* Work required:
The string "CROSS" appears in some lines of the entries that follow; copy each such line.

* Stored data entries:

-- -- --

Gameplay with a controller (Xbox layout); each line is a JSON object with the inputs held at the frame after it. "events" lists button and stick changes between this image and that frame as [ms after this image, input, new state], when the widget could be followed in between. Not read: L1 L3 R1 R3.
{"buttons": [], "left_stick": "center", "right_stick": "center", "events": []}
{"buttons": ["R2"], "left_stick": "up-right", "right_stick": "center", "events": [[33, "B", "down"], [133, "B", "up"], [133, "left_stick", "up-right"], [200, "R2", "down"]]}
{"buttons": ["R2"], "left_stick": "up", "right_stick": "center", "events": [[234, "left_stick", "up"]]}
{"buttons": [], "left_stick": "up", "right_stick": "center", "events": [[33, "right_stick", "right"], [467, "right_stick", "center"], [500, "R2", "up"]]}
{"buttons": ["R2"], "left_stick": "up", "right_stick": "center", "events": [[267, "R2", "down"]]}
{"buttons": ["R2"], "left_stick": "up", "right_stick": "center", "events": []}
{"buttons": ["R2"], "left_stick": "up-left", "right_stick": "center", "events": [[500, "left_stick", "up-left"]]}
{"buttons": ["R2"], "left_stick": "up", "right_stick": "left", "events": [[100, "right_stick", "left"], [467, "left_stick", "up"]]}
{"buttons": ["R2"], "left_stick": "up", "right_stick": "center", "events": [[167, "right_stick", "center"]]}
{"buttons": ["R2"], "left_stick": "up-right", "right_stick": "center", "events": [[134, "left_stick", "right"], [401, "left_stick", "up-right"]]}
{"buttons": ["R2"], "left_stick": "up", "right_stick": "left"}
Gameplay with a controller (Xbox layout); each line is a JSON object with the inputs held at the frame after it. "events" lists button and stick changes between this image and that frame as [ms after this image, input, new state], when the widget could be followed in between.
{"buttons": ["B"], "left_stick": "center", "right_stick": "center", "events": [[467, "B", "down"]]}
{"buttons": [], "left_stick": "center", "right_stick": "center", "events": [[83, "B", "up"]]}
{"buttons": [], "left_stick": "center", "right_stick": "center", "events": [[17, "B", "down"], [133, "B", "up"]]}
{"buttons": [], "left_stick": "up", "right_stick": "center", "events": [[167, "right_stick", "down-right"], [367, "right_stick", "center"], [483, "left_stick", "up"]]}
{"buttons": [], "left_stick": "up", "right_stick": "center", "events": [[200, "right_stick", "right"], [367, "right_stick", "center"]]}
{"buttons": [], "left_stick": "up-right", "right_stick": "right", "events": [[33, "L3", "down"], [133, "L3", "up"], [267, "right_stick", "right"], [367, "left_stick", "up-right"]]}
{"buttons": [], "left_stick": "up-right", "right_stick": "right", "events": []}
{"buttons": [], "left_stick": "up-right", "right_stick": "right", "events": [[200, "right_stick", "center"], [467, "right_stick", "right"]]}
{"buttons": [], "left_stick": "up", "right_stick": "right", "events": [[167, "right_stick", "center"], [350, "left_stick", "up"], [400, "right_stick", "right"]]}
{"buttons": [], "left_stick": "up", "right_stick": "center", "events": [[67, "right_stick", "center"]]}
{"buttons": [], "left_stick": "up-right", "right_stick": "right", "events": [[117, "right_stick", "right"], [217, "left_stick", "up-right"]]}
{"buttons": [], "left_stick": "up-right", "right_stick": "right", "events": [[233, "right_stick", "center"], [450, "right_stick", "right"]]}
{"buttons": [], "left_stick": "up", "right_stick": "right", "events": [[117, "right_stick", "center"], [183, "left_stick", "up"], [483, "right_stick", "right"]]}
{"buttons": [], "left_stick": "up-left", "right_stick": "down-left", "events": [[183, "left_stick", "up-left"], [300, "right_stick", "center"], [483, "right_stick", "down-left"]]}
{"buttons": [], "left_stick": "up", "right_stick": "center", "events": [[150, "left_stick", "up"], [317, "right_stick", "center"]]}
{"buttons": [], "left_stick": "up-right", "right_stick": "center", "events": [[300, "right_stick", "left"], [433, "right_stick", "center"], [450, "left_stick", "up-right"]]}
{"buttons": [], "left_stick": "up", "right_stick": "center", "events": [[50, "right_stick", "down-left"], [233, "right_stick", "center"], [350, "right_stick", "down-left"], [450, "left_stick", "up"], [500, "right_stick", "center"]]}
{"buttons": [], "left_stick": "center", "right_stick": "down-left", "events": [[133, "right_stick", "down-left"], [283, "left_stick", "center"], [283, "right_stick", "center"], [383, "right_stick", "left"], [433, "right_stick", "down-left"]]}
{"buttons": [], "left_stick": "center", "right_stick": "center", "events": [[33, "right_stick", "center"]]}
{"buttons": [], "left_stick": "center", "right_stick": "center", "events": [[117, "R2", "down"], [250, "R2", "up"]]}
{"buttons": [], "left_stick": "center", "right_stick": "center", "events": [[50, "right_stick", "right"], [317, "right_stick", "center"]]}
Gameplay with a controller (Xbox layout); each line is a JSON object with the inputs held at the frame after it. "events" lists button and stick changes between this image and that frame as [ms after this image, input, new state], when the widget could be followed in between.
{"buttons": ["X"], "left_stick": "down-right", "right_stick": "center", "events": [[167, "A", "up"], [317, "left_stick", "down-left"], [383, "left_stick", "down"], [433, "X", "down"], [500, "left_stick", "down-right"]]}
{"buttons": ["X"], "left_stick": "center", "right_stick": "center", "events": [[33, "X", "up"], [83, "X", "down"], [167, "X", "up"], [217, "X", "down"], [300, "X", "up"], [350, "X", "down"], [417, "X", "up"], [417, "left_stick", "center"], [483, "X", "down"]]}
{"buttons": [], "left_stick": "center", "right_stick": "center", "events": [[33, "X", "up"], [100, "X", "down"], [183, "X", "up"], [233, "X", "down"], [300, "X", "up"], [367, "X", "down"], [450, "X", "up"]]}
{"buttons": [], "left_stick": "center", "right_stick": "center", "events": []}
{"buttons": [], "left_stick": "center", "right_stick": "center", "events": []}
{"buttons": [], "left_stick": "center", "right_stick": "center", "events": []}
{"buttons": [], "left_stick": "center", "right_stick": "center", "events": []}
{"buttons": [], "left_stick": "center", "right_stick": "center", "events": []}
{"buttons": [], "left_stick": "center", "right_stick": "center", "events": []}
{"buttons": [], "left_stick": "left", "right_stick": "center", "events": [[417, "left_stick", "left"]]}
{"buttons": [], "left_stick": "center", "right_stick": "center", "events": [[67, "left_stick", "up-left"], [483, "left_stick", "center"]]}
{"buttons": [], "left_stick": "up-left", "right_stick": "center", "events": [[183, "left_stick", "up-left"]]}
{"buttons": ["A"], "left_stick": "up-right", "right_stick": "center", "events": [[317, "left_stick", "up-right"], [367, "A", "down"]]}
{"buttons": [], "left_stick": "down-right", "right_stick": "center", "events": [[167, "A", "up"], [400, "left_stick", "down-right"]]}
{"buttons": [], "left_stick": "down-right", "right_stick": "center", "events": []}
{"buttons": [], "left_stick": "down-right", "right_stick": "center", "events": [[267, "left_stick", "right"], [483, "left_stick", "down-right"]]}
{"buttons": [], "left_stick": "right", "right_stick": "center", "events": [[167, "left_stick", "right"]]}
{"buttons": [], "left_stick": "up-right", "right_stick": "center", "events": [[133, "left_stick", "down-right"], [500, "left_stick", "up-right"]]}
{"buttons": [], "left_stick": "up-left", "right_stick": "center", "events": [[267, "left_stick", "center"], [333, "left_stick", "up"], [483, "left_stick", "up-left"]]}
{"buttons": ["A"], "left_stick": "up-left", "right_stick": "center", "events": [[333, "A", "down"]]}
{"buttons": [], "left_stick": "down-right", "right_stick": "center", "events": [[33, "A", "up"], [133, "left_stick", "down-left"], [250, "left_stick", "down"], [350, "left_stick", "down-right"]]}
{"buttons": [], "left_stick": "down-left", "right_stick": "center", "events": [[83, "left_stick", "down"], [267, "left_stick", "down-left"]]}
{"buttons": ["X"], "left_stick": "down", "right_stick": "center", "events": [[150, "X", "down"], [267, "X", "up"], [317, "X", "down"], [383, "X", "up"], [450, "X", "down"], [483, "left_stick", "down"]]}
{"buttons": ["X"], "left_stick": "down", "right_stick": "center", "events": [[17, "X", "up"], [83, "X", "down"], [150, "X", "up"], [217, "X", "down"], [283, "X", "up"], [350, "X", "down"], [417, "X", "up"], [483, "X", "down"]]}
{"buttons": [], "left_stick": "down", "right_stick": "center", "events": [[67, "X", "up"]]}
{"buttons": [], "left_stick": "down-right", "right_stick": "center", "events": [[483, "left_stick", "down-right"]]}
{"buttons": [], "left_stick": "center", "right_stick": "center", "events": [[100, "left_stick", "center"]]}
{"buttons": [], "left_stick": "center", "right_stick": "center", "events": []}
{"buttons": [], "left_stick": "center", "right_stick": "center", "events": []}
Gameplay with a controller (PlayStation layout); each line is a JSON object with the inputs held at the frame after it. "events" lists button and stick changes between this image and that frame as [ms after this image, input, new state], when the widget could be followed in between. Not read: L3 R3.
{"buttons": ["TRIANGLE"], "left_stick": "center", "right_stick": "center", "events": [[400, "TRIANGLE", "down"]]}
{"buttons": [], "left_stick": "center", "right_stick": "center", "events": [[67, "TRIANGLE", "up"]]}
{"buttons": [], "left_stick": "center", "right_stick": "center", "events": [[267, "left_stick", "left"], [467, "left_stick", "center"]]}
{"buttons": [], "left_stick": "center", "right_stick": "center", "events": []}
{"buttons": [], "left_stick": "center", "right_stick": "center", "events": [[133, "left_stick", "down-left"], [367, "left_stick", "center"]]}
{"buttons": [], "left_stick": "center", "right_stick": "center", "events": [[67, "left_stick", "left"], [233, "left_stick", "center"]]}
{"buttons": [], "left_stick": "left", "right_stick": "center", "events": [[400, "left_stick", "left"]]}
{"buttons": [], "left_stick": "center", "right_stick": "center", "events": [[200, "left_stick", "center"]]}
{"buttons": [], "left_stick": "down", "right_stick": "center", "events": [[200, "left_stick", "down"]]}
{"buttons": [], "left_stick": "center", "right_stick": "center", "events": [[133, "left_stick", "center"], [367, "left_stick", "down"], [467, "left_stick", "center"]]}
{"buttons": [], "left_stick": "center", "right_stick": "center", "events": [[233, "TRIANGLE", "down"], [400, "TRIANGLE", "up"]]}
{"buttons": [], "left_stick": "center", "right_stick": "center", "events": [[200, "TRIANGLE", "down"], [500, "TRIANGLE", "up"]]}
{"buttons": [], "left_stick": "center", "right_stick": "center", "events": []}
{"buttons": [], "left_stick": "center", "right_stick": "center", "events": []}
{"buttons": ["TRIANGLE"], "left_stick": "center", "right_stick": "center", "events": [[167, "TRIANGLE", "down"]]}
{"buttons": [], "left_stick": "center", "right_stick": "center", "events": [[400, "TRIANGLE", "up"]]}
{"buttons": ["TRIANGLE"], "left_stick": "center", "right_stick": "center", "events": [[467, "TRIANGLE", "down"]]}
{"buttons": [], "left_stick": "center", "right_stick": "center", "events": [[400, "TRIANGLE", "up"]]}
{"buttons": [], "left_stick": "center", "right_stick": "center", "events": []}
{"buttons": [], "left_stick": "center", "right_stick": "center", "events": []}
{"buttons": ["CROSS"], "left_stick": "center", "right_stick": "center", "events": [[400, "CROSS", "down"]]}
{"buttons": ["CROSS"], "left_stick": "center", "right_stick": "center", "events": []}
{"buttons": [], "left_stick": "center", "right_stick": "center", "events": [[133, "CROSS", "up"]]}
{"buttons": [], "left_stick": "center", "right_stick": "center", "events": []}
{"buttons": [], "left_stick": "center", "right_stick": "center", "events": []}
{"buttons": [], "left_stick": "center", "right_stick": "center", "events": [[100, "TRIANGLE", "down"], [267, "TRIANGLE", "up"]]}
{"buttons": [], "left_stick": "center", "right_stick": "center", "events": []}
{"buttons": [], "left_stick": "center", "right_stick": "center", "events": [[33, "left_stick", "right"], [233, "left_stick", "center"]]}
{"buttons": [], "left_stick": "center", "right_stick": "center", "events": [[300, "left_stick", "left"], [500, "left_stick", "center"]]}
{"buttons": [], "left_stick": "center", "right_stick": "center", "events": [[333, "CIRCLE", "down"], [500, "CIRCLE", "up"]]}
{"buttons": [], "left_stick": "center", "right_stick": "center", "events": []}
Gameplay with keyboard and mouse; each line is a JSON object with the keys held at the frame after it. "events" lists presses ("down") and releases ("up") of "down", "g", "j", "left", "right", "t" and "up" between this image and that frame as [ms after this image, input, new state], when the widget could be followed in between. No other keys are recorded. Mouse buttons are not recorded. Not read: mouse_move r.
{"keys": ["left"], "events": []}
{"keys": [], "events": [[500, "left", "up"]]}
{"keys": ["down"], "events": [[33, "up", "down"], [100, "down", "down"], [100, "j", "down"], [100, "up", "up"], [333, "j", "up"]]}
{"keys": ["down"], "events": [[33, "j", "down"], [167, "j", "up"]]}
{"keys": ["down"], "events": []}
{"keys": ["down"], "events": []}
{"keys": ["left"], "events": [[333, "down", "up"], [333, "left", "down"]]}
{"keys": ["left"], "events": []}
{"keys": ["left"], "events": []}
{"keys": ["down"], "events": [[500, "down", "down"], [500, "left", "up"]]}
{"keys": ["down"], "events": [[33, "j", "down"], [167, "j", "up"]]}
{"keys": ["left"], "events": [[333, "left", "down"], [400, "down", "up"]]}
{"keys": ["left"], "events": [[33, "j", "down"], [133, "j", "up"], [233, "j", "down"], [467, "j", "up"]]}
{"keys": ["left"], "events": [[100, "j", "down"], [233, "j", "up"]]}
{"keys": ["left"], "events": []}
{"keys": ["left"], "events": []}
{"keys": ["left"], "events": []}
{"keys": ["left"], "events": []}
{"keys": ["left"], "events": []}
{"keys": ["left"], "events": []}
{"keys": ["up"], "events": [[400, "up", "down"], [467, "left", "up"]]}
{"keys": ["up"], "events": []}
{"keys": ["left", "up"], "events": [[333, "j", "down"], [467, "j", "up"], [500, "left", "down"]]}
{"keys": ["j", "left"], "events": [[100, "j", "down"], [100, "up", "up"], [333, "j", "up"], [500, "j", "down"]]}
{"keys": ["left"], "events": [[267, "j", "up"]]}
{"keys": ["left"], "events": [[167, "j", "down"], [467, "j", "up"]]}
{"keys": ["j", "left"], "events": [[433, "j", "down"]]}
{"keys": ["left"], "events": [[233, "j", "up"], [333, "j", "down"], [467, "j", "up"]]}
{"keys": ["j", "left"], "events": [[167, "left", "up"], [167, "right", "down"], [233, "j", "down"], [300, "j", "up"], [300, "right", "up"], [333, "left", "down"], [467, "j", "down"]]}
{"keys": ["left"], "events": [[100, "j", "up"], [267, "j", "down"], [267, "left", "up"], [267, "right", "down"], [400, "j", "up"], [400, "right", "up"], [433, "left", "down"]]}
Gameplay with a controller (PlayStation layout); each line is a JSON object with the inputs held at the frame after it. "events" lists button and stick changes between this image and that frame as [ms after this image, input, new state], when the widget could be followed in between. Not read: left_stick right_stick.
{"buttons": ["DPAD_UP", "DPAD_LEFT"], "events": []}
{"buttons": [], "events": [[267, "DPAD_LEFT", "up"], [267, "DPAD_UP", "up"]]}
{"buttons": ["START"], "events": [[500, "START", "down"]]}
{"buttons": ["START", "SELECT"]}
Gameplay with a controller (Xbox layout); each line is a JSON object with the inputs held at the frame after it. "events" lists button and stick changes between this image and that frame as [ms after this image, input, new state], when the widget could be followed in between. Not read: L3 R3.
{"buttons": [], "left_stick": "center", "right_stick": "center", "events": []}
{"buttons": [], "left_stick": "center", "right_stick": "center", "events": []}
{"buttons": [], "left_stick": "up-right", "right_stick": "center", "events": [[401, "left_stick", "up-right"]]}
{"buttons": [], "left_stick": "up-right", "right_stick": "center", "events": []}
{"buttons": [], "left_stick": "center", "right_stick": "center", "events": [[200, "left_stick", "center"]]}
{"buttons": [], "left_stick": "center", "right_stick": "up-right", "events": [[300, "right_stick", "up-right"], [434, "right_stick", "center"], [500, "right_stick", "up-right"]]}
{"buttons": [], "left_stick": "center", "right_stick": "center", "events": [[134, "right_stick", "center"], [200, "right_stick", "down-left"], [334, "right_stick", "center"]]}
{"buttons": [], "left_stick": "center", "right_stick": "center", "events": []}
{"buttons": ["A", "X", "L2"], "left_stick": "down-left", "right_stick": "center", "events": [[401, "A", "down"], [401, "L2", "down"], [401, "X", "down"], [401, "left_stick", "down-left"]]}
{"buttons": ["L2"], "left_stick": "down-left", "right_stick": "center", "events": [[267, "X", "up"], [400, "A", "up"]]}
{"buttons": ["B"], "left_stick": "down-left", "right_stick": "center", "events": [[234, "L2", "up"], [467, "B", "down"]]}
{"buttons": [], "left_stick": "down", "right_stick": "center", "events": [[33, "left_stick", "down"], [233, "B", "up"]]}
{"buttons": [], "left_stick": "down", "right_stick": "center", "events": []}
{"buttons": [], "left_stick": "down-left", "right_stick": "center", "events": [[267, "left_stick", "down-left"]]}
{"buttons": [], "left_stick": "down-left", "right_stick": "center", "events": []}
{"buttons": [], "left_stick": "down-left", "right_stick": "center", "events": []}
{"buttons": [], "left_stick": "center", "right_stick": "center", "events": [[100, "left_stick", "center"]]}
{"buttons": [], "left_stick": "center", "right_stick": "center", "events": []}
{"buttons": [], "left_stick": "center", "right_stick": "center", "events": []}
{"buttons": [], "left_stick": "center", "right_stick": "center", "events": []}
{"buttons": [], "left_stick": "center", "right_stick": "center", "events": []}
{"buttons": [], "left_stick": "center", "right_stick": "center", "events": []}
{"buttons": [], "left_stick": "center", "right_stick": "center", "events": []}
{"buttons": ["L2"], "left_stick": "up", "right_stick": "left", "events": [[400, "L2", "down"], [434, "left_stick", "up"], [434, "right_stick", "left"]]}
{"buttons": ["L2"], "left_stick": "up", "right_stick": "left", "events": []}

-- -- --

* Result of this exercise:
{"buttons": ["CROSS"], "left_stick": "center", "right_stick": "center", "events": [[400, "CROSS", "down"]]}
{"buttons": ["CROSS"], "left_stick": "center", "right_stick": "center", "events": []}
{"buttons": [], "left_stick": "center", "right_stick": "center", "events": [[133, "CROSS", "up"]]}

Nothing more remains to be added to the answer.